- [Work order]: Reproduce the passage on recommender evaluation word for word, from "What this value" to "preference by 1.0.", inclusive.

- [Given text]:
▼▼▼

Note that there is no
Recommender passed to this method. This is because, inside, the method will
need to build a
Recommender around a newly created training DataModel. So the caller must provide an
object that can build a
Recommender from a DataModel – a RecommenderBuilder. Here, it builds the
same implementation that was tried earlier in this chapter.
2.3.3 Assessing the result
This program prints the result of the evaluation: a score indicating how well the Recommender performed.
In this case you should simply see:
1.0. Even though a lot of randomness is used inside the evaluator to
choose test data, the result should be consistent because of the call to
RandomUtils.useTestSeed(),
which forces the same random choices each time. This is only used in such examples, and unit tests, to
guarantee repeatable results. Don’t use it in your real code.
What this value means depends on the implementation used – here,
AverageAbsoluteDifferenceRecommenderEvaluator. A result of 1.0 from this implementation
means that, on average, the recommender estimates a preference that deviates from the actual
preference by 1.0.
A value of 1.0 is not great, on a scale of 1 to 5, but there is so little data here to begin with. Your
results may differ as the data set is split randomly, and hence the training and test set may differ with
each run.
This technique can be applied to any
Recommender and DataModel. To use root-mean-square
scoring, replace
AverageAbsoluteDifferenceRecommenderEvaluator with the implementation
RMSRecommenderEvaluator.

▲▲▲

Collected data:

▼▼▼

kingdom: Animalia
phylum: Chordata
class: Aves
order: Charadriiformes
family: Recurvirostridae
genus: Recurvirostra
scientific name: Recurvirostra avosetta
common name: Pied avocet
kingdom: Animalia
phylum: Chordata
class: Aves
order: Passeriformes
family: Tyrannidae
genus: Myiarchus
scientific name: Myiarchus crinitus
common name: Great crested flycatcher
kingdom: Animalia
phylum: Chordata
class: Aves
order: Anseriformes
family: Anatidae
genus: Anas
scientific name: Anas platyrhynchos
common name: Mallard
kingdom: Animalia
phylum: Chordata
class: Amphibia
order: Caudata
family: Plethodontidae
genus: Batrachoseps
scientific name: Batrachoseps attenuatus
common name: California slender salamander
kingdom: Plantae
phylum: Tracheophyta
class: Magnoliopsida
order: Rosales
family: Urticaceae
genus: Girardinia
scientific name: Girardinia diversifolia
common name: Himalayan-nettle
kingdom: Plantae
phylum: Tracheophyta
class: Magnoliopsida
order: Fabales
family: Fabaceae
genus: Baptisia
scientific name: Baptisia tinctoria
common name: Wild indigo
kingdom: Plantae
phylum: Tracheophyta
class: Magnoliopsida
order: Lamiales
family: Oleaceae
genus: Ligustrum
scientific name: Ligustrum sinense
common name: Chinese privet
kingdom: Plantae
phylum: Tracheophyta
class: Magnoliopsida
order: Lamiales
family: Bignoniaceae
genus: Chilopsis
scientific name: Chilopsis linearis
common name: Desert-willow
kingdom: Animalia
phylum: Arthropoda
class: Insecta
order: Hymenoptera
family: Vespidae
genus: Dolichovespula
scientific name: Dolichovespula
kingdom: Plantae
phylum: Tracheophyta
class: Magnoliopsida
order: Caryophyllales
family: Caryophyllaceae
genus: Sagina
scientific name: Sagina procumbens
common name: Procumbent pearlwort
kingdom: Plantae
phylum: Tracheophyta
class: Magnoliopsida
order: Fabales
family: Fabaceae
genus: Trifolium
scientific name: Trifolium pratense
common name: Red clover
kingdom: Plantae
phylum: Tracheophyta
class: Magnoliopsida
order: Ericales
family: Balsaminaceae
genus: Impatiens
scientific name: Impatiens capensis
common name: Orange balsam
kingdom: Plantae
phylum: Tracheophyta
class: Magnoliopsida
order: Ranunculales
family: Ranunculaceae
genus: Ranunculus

▲▲▲

- [The answer]:
What this value means depends on the implementation used – here,
AverageAbsoluteDifferenceRecommenderEvaluator. A result of 1.0 from this implementation
means that, on average, the recommender estimates a preference that deviates from the actual
preference by 1.0.